Other than that, today was dull, in distressing ways.  I sat at my desk crying again this afternoon, trying not to be seen by anyone.  It was easy, because, while in the morning I was seated between my boss and the other temp, around lunch time they moved away.  I’m really trying to tell myself that wasn’t anything to do with me.  I tried listening to music at work to blot out the noise of people talking, but I simply can’t concentrate on anything requiring even a minimum of brainpower with music going.  I thought music might be at least an improvement on chatter, but it turns out to be harder to block out.  Another suggestion of autism.

I think about death a lot, and how much I want to die.  Death does seem seem rather pointless (see my first paragraph), but so does life.  I don’t really enjoy anything at the moment.  I said this to my Mum and she listed a load of things that she thought I enjoy, but I’m not sure that I do, at least not at the moment.  I might enjoy reading and watching Doctor Who on some level, but I think some days it’s a struggle even to do that, and certainly my enjoyment is impaired even if it is there to some extent.  I certainly don’t enjoy (or do) anything further up Maslow’s pyramid, or requiring greater concentration or commitment.  Even with Doctor Who, I’ve basically given myself a task to do with it (write my book) rather than being able just to enjoy watching it.

A couple of people responded to my post from yesterday saying I should try to date the woman my Mum wants to set me up with.  I’m open to that in theory, although really sceptical about whether anything good can come of it.  My track record with shidduchim (blind dates) is not good.  I know shidduchim are the main way people meet in the frum (Orthodox Jewish) world, but I’m fairly convinced the matches happen by pot luck rather than any precise matchmaking logic: throw enough young men and young women together and biology will do its work sooner or later.  I don’t really have any hopes for someone as weird, geeky and messed up as me – or, to put it slightly more nicely, I don’t have hopes of meeting someone equally unconventional.  Up until now, every attempt at dating has been derailed by my geeky weirdness or my mental health issues and related precarious financial situation (worse than precarious, actually, as that would imply a degree of stability that might be lost, whereas I don’t have any stability to start with).  The only exception was the first woman I dated, and that was derailed by her failure to respect my boundaries and the fact that we were going in different religious directions.  She at least was geeky (I guess E. is also geeky, in a way), but her understanding of my mental health issues was unfortunately undermined by her own issues, which resulted in her inability to respect my boundaries in a healthy way; that she simply ignored me when my depression was bad can, I suppose, also be seen as a boundary problem, if you want to be generous.

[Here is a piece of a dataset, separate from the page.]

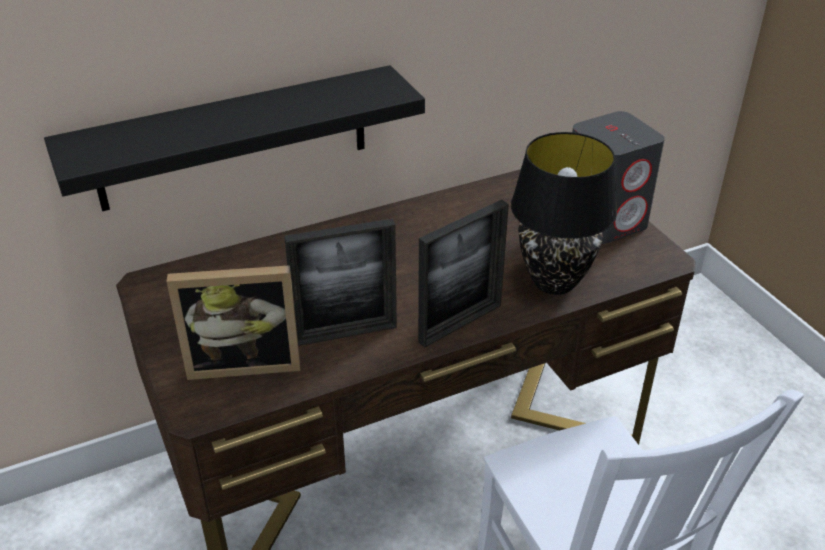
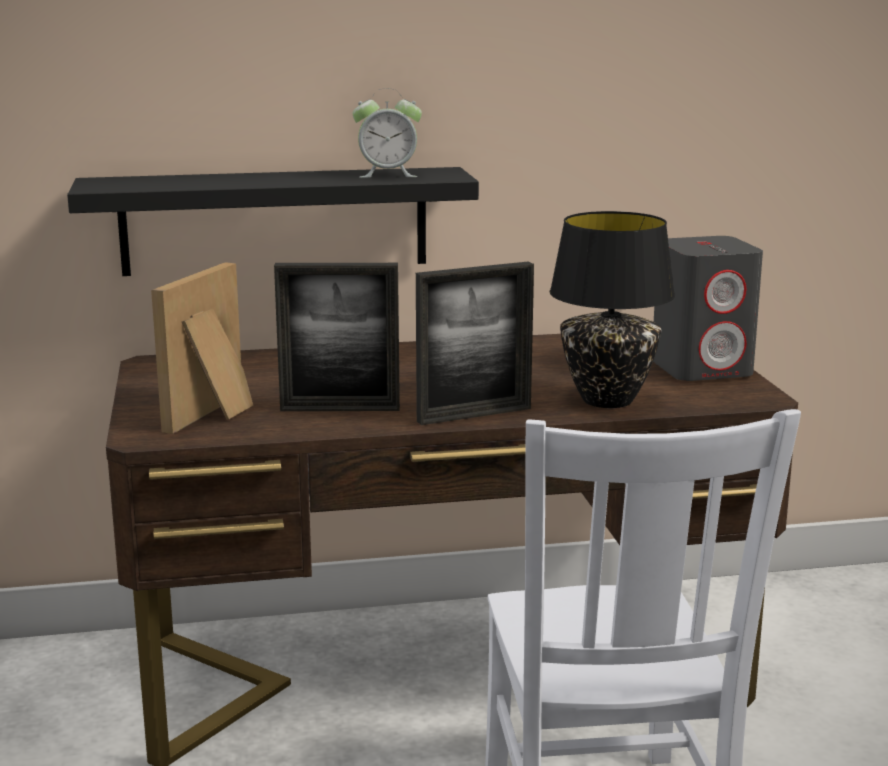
camera: 15 degrees right, 20 degrees down
picture frame [167,265,300,380] -> picture frame turned 105 degrees clockwise [151,262,253,434]
none -> alarm clock [353,89,422,178]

I don’t know enough about the woman my Mum wants to set me up with (I need a shorthand for that) to know if she’s likely to be geeky or understanding of mental health issues (and related poverty) and it scares me that the only way to find out is to go on a date with her.  I tried asking my Mum for information, but she clearly didn’t know anything beyond, “Single, frum, early thirties, lives locally” nor did she really understand why I would want to know anything more in advance of a date.  I did possibly find her LinkedIn page and she had an unusual choice of degree subject, which makes me think maybe she is somewhat quirky and unusual, but people do sometimes end up doing weird degrees for pragmatic reasons, like not getting on their first choice course.

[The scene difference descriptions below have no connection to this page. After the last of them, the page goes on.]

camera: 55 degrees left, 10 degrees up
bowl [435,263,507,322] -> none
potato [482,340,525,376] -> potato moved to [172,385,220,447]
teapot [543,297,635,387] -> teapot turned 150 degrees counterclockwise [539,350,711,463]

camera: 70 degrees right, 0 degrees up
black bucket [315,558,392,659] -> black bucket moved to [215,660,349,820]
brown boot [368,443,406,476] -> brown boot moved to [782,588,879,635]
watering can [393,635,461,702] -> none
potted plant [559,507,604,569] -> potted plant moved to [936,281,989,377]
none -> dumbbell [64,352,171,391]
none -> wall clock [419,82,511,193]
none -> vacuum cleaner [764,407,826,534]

Beyond that, I just feel that there’s zero point in going on a date at the moment, with my mood and my financial situation as they are.  I feel no one could ever want me in this state (I find it hard to think anyone could want me in any state, but certainly not like this) and I should wait until I see a psychiatrist to discuss medication changes and try to get some CBT to see if that can help my self-esteem issues, but both those things are going to take a while to happen.